Türkiye’nin Cumhurbaşkanı Recep Tayyip Erdoğan liderliğinde, Dışişleri Bakanı Hakan Fidan’ın akılcı dış politika yönetimiyle, Libya, Karabağ, Suriye, Sudan, Irak gibi bölgelerde mazlumların yanında yer alarak emperyalistler karşısında müthiş bir başarı elde ettiğini vurgulayan AK Parti Ordu Milletvekili İbrahim Ufuk Kaynak, son olarak Pakistan’ın saldırgan Hindistan karşısındaki başarısının da bunun son örneği olduğunu söyledi. Kaynak, şunları aktardı: “İki ülke arasındaki en büyük anlaşmazlık, 65 yıl önce yapılan su anlaşmasını Hindistan’ın değiştirmek istemesidir. Hindistan’dan Pakistan’a 7 tane nehir geliyor. Bunlardan 3 tanesi Pakistan için çok önemli. İngilizler Hindistan’dan çekilirken Keşmir bölgesini ne Hindistan’a ne Pakistan’a bıraktı ki bugün olduğu gibi iki ülke birbirini yesin diye. Bu bölgede büyük bir anlaşmazlık olduğu biliniyordu. Hindistan 1857’de İngiliz sömürgesine girene kadar tarihi boyunca hep Türkler tarafından yönetilmiştir. Yeni Delhi Sultanlığı’ndan başlayıp, Babür İmparatorluğu’na kadar gelen Türk yönetimi olmuştur. Hindistan, Çağatayca konuşan, Türklerin yönettiği bir bölgeydi. İngiliz sömürgesiyle birlikte yüzyıllardır bir arada yaşayan Hindistan’daki halklar, bir arada yaşayamaz hale getirildi. Bu İngilizlerin girdiği dünyanın hemen her yerinde de böyle oldu. Türkiye, Pakistan’ı her şart ve koşulda desteklemekten başka hiçbir seçeneği olmayan bir pozisyonda. Hem tarihi, hem inancı ve medeniyeti gereği. Bundan da hiçbir halükarda vazgeçmeyecektir. İtidal tavsiye ediyoruz. Pakistan ordusu, yıllardır Türkiye tarafından çok iyi eğitildi. MİLGEM sınıfı gemiler, SİHA’lar, hava savunma sistemleri sattık. İngiltere’nin, ABD’nin, hatta Rusya’nın kaşımak istediği bir nokta, Türkiye’nin gücünün sınanması gibi görünüyor. Emperyalistler, gerekirse iki nükleer gücün birbirlerine birkaç nükleer füze atmasını istiyor. Çünkü ölen Müslüman olduktan sonra emperyalist batı hiç acımaz. Tarih bunun örnekleriyle doludur.

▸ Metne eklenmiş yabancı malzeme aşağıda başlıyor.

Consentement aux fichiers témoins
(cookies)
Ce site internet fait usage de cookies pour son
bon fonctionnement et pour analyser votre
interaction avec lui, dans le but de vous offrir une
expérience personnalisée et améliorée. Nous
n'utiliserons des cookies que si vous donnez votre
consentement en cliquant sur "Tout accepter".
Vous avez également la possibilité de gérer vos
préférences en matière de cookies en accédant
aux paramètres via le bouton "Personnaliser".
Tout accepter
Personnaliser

Gazze’de olan olaylar da aynıdır. Bin sene önceki Haçlı saldırılarının aynısı yaşanıyor. Bugün İsrail diye bir kukla çıkarttılar önümüze. ABD ve batının güçlü desteği olmadan İsrail bir gün bile savaşamaz. Üstelik korkaktır. Bu tür saldırılar İsrail’in boyunu aşan şeyler. Batılı emperyalist haçlı güçlerin sadece adı haçlı aslında. ABD’yi yöneten de AB’yi yöneten de aynı küresel güçlerdir. Bütün planları aslında İslam ülkelerinin en güçlüsü olan Türkiye üzerinedir. Pakistan ile Türkiye’nin zaten birlikte olduğunu biliyorlar. Bunun içine Azerbaycan da katıldı. Burada tarihi bir dönüşüm var. Son dönemde Trump’ın gelişiyle ulus devletler yerine tekrar imparatorluk gibi bir araya gelme planı uygulanıyor. Avrupa’da başladı. Yakında diğer kıtalara da sıçrayacak. Türkiye bunların farkında.”
‘HİNDİSTAN KEŞMİR’DE GEREKEN DERSİ ALACAKTIR’

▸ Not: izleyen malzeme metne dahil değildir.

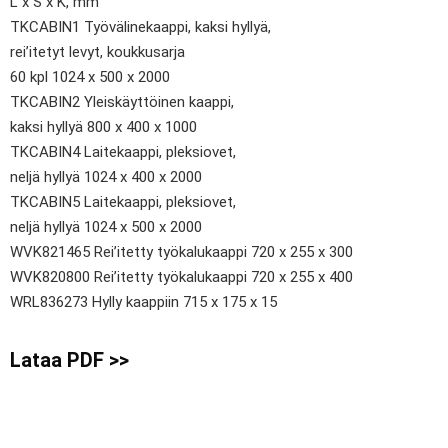
L x S x K, mm
TKCABIN1 Työvälinekaappi, kaksi hyllyä,
rei’itetyt levyt, koukkusarja
60 kpl 1024 x 500 x 2000
TKCABIN2 Yleiskäyttöinen kaappi,
kaksi hyllyä 800 x 400 x 1000
TKCABIN4 Laitekaappi, pleksiovet,
neljä hyllyä 1024 x 400 x 2000
TKCABIN5 Laitekaappi, pleksiovet,
neljä hyllyä 1024 x 500 x 2000
WVK821465 Rei’itetty työkalukaappi 720 x 255 x 300
WVK820800 Rei’itetty työkalukaappi 720 x 255 x 400
WRL836273 Hylly kaappiin 715 x 175 x 15
Lataa PDF >>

Güvenlik Uzmanı Emekli Kıdemli Albay Mustafa Hacımustafaoğulları da şu görüşleri aktardı: “Türkiye’nin bölgesel anlamda bir güç olduğunu bütün uluslararası otoriteler biliyor. Bu uluslararası alanda kabul edilen bir durum. Türkiye’nin, gerek savunma sanayiinde, gerek yeni geliştirilen stratejiler noktasında, gelişen bir güç olduğu ortada. Bunu Türkiye gerek Karabağ sorunun çözümünde ortaya koyduğu destek ve iradeyle, gerek Libya’daki aldığı pozisyonla ortaya çıkan olumlu gelişmelerle, Doğu Akdeniz’de Fransa’yı düşürdüğü durumla, Sudan’da, Irak’ta, Suriye’de hep mazlumun yanında durarak gerçekleştirdiği hamlelerle tüm dünyaya göstermiştir. Bölgemizdeki asıl tehdit, İsrail’in bölgedeki yayılmacılık ve uyguladığı soykırımlardır. İsrail çevresindeki bütün ülkelere saldırdığı gibi Türkiye’ye de saldırı emareleri gösteriyor. Ancak Türkiye’nin sahip olduğu güç ve muharebe deneyimi karşısında ne kadar çaresiz kaldıklarını kendileri de gizleyemiyor. Şu anda Pakistan’da Keşmir sorunuyla başlatılan Hindistan-Pakistan savaşında, bir anlamda Türkiye’nin sahip olduğu askeri teknoloji ve imkânların test edilmek istendiği anlaşılıyor. Hindistan-Pakistan arasında başlayan savaşa dair gelişmelerde saldıran taraf Hindistan olmasına rağmen Pakistan’ın güçlü bir irade ve muharebe maharetiyle cevap verdiğini görüyoruz. Hava kuvvetleri başta olmak üzere muharebe üstünlüğünü sağladığını görüyoruz. Pakistan’ın haklı bir mücadelesi var. Bu mücadelesinde Türkiye her zaman kardeş Pakistan’ın yanında olacaktır. Ermenistan’ın Karabağ’da gereken dersi aldığı gibi Hindistan da Keşmir’de gereken dersi alacak ve bu savaşı başlattığına pişman olacaktır diye düşünüyorum”.